Saved entries:
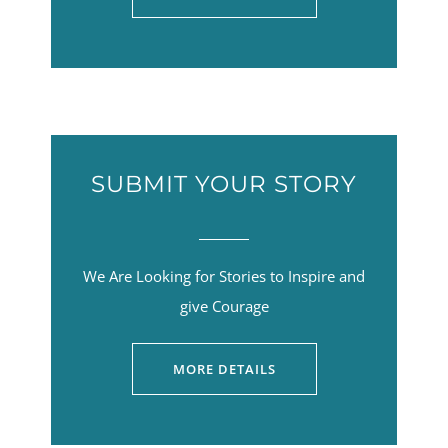
SUBMIT YOUR STORY
We Are Looking for Stories to Inspire and
give Courage
MORE DETAILS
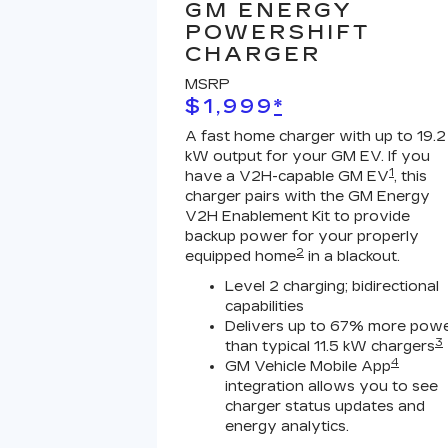
GM ENERGY
POWERSHIFT
CHARGER
MSRP
$1,999
*
A fast home charger with up to 19.2
kW output for your GM EV. If you
1
have a V2H-capable GM EV
, this
charger pairs with the GM Energy
V2H Enablement Kit to provide
backup power for your properly
2
equipped home
in a blackout.
Level 2 charging; bidirectional
capabilities
Delivers up to 67% more pow
3
than typical 11.5 kW chargers
4
GM Vehicle Mobile App
integration allows you to see
charger status updates and
energy analytics.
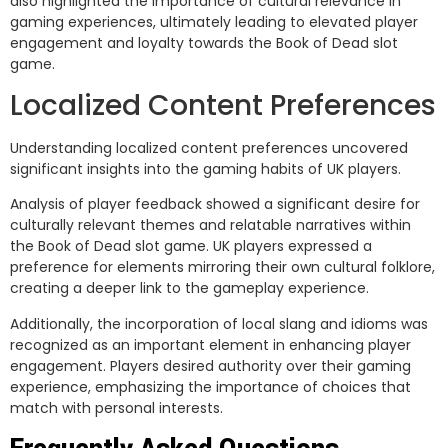
also highlighted the importance of cultural relevance in
gaming experiences, ultimately leading to elevated player
engagement and loyalty towards the Book of Dead slot
game.
Localized Content Preferences
Understanding localized content preferences uncovered
significant insights into the gaming habits of UK players.
Analysis of player feedback showed a significant desire for
culturally relevant themes and relatable narratives within
the Book of Dead slot game. UK players expressed a
preference for elements mirroring their own cultural folklore,
creating a deeper link to the gameplay experience.
Additionally, the incorporation of local slang and idioms was
recognized as an important element in enhancing player
engagement. Players desired authority over their gaming
experience, emphasizing the importance of choices that
match with personal interests.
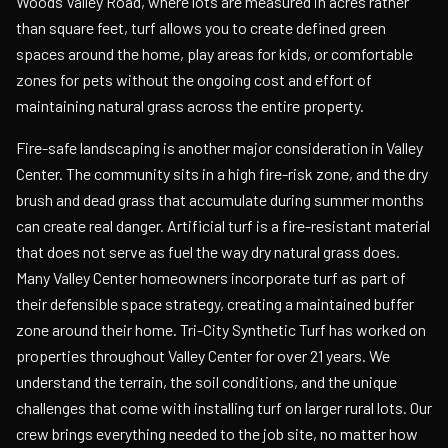
Woods Valley Road, where lots are measured in acres rather
than square feet, turf allows you to create defined green
spaces around the home, play areas for kids, or comfortable
zones for pets without the ongoing cost and effort of
maintaining natural grass across the entire property.
Fire-safe landscaping is another major consideration in Valley
Center. The community sits in a high fire-risk zone, and the dry
brush and dead grass that accumulate during summer months
can create real danger. Artificial turf is a fire-resistant material
that does not serve as fuel the way dry natural grass does.
Many Valley Center homeowners incorporate turf as part of
their defensible space strategy, creating a maintained buffer
zone around their home. Tri-City Synthetic Turf has worked on
properties throughout Valley Center for over 21 years. We
understand the terrain, the soil conditions, and the unique
challenges that come with installing turf on larger rural lots. Our
crew brings everything needed to the job site, no matter how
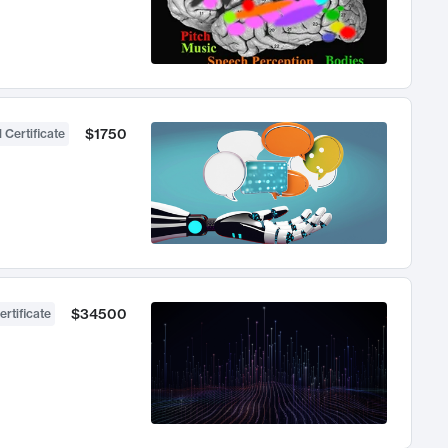
$1750
 Certificate
$34500
ertificate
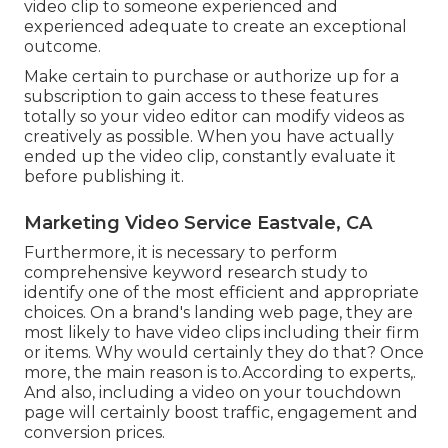
video clip to someone experienced and
experienced adequate to create an exceptional
outcome.
Make certain to purchase or authorize up for a
subscription to gain access to these features
totally so your video editor can modify videos as
creatively as possible. When you have actually
ended up the video clip, constantly evaluate it
before publishing it.
Marketing Video Service Eastvale, CA
Furthermore, it is necessary to
perform
comprehensive keyword research study
to
identify one of the most efficient and appropriate
choices. On a brand's landing web page, they are
most likely to have video clips including their firm
or items. Why would certainly they do that? Once
more, the main reason is to.According to experts,.
And also,
including a video on your touchdown
page
will certainly boost traffic, engagement and
conversion prices.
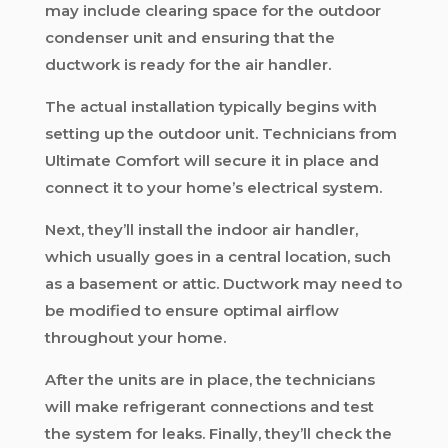
may include clearing space for the outdoor
condenser unit and ensuring that the
ductwork is ready for the air handler.
The actual installation typically begins with
setting up the outdoor unit. Technicians from
Ultimate Comfort will secure it in place and
connect it to your home’s electrical system.
Next, they’ll install the indoor air handler,
which usually goes in a central location, such
as a basement or attic. Ductwork may need to
be modified to ensure optimal airflow
throughout your home.
After the units are in place, the technicians
will make refrigerant connections and test
the system for leaks. Finally, they’ll check the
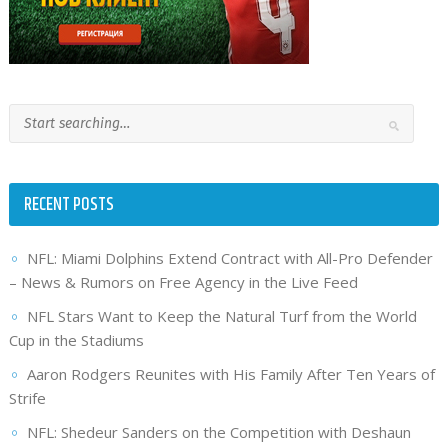
RECENT POSTS
NFL: Miami Dolphins Extend Contract with All-Pro Defender
– News & Rumors on Free Agency in the Live Feed
NFL Stars Want to Keep the Natural Turf from the World
Cup in the Stadiums
Aaron Rodgers Reunites with His Family After Ten Years of
Strife
NFL: Shedeur Sanders on the Competition with Deshaun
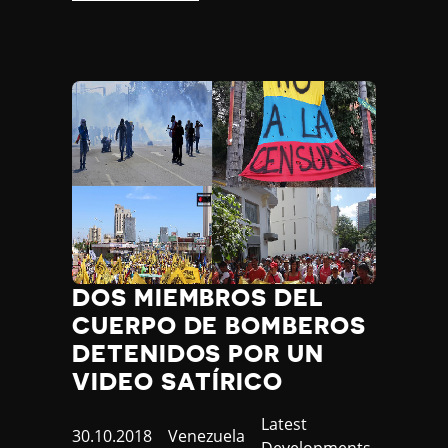
DOS MIEMBROS DEL
CUERPO DE BOMBEROS
DETENIDOS POR UN
VIDEO SATÍRICO
Category
Latest
Published
30.10.2018
Country
Venezuela
Developments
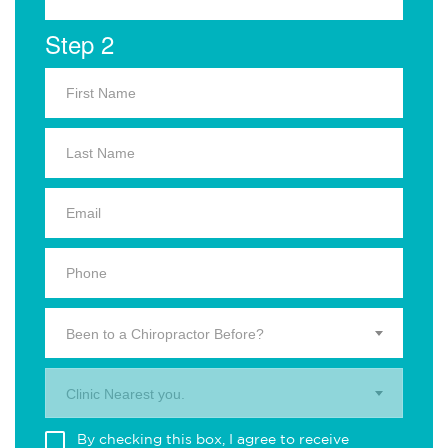
Step 2
Been to a Chiropractor Before?
Clinic Nearest you.
By checking this box, I agree to receive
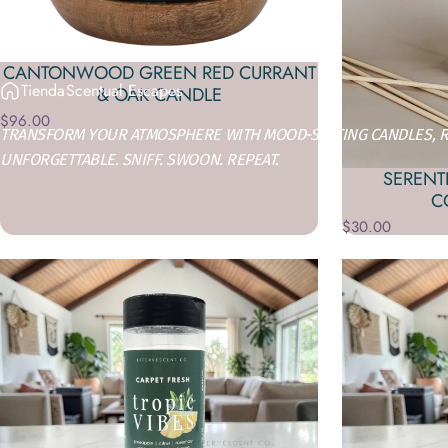
CANTONWOOD GREEN RED CURRANT
Tienda
Scentual Escapes
& OAK CANDLE
$96.00
TRANSFORM YOUR ATMOSPHERE WITH MOOD-SETTING CANDLES, RO
UNFORGETTABLE. SNIFF. SWOON. REPEAT.
SERENTI
C
$30.00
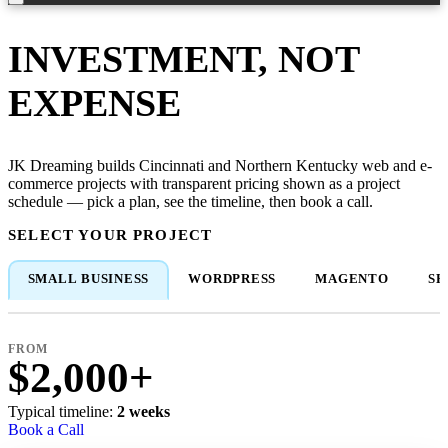
INVESTMENT, NOT
EXPENSE
JK Dreaming builds Cincinnati and Northern Kentucky web and e-
commerce projects with transparent pricing shown as a project
schedule — pick a plan, see the timeline, then book a call.
SELECT YOUR PROJECT
SMALL BUSINESS
WORDPRESS
MAGENTO
SH
FROM
$2,000+
Typical timeline:
2 weeks
Book a Call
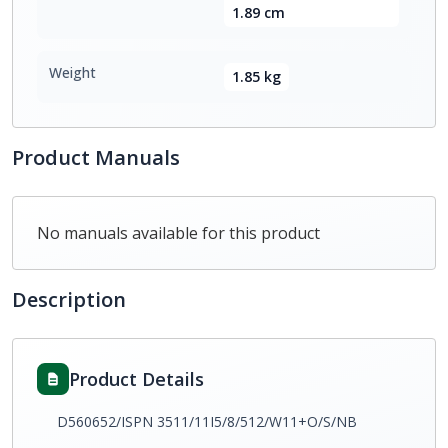
1.89 cm
Weight
1.85 kg
Product Manuals
No manuals available for this product
Description
Product Details
D560652/ISPN 3511/11I5/8/512/W11+O/S/NB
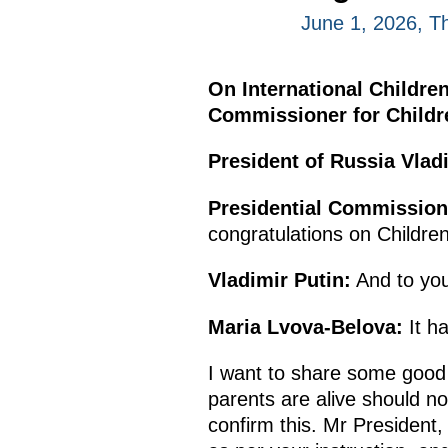
June 1, 2026, T
On International Children
Commissioner for Childre
President of Russia Vladi
Presidential Commissione
congratulations on Children
Vladimir Putin:
And to you
Maria Lvova-Belova:
It ha
I want to share some good 
parents are alive should no
confirm this. Mr President,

## Task goal
Every line of the entries that includes "Children" must be copied into the answer.

## Task response
On International Children
congratulations on Children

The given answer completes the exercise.